According to CoreSite, increasing demands for computing power, power, cooling, and low-latency connectivity are forcing organizations to reevaluate where they run AI applications.
While public clouds continue to support experimentation and rapid deployment, colocation is increasingly being used for workloads that require predictable performance, dedicated infrastructure, or proximity to cloud services and enterprise data.
More than half of organizations have adopted or upgraded AI technology, an increase from the previous year. Generative AI, chatbots, predictive analytics, and agent AI are being deployed in many organizations’ production environments, showing that AI adoption is moving beyond pilot projects.
While hybrid environments have become the place of choice for AI and machine learning workloads, interest in on-premises deployments continues to decline. Colocation is emerging as a suitable environment for AI workloads that require additional power capacity and direct connectivity to cloud platforms.
“The level of computing required for AI is new that enterprises are grappling with to effectively manage,” said Juan Font, president and CEO of CoreSite and SVP of American Tower.
“Although AI tools are effective, CIOs may not currently have accurate reports on how widespread their usage is within their organizations. The use of large language models is increasing, and token usage, and therefore cost, is also increasing. So when IT leaders are shown the actual bill associated with the use of these tools, they will streamline and prioritize projects with a high ROI for AI spending.”
Collocation is becoming more popular
Companies are expanding the role of colocation facilities within their infrastructure. These environments deploy a broader range of applications, including web applications, human resources systems, security workloads, and augmented AI applications.

Key technical factors for moving workloads to colocation environments (Source: CoreSite)
Organizations increased their public cloud adoption of mobile applications, websites, chatbots, and content delivery services compared to the previous year. As organizations reevaluated workload placement based on performance, security, and infrastructure requirements, some workloads were migrated out of the public cloud.

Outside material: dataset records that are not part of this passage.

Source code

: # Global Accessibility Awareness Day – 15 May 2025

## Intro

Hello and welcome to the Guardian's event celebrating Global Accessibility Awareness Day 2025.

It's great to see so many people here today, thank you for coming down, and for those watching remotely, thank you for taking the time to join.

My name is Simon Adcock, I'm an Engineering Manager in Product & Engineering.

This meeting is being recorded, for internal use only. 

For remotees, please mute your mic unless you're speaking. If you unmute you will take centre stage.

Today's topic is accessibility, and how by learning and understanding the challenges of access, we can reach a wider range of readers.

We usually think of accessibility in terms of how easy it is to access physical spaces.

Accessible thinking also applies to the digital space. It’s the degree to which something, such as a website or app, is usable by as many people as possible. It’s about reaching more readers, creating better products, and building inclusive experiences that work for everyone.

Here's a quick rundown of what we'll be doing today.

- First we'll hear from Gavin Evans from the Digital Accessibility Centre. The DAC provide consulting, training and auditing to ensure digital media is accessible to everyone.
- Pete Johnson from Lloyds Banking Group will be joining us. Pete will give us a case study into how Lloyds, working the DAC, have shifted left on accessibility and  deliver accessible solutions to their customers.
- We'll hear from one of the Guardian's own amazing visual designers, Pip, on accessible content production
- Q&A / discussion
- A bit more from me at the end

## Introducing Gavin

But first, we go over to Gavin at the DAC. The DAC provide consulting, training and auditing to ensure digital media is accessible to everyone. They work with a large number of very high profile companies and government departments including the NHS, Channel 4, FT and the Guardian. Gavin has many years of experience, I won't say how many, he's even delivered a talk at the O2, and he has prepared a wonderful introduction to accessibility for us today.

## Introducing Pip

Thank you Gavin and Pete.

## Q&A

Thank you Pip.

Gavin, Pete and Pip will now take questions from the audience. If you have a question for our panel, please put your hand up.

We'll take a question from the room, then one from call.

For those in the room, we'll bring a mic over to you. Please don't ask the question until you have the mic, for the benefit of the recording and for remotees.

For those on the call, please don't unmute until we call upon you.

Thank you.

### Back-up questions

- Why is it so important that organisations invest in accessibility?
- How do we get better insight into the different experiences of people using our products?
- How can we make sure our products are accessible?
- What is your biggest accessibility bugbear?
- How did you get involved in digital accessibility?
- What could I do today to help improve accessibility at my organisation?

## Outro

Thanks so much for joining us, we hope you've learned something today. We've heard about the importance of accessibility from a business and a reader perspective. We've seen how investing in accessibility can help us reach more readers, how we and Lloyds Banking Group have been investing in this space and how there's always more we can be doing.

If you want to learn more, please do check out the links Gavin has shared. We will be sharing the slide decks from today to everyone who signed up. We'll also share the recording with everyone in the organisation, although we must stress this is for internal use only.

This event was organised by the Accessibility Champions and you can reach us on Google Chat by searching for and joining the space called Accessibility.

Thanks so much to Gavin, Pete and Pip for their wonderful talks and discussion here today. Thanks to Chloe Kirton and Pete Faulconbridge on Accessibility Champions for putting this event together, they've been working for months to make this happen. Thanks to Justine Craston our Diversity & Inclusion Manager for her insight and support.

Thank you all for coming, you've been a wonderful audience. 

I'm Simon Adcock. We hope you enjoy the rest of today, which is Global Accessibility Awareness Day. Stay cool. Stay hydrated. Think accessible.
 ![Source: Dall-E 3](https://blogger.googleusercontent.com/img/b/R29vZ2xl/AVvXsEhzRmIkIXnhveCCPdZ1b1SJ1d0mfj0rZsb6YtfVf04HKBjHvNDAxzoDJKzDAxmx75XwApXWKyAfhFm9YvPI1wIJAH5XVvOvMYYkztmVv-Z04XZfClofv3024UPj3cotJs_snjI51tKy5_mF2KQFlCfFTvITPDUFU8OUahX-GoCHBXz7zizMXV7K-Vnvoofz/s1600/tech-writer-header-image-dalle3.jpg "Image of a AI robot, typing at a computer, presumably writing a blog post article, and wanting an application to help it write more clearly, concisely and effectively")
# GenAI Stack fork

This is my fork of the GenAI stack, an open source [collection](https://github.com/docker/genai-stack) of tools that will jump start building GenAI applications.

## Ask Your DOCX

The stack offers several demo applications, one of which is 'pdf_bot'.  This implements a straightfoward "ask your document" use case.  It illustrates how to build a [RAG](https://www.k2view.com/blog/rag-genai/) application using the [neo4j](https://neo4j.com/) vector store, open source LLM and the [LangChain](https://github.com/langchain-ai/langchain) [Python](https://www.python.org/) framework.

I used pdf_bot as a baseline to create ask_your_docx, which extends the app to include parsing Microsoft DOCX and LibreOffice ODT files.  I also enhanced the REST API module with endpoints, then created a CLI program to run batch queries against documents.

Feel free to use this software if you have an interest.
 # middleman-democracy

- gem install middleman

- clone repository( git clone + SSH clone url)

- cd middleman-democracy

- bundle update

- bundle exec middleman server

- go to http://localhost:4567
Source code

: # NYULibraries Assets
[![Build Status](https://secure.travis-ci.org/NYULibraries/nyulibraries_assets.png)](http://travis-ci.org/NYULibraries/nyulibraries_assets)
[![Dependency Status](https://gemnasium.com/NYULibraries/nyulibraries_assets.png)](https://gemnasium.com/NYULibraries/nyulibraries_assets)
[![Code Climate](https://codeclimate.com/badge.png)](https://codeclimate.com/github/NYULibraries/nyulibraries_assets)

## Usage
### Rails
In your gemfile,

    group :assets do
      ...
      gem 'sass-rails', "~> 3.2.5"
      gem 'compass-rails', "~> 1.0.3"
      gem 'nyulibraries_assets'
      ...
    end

Organizations prioritize security, uptime, and predictable performance when choosing a colocation provider. Enterprises are focused on direct connectivity to cloud platforms, scalable infrastructure, and support for high-density power and cooling requirements for AI systems.
Connectivity is a priority
Direct connectivity between enterprise infrastructure and major cloud providers has become a key requirement for hybrid deployments.
79% of IT leaders say native direct cloud connectivity is a very important feature for colocation providers. These connections provide low-latency access to cloud services, reduce dependence on the public Internet, and simplify data movement between enterprise environments and cloud platforms.
Organizations are increasingly evaluating provider ecosystems that combine cloud platforms, network carriers, AI services, security products, and managed services to support workloads across multiple infrastructure environments.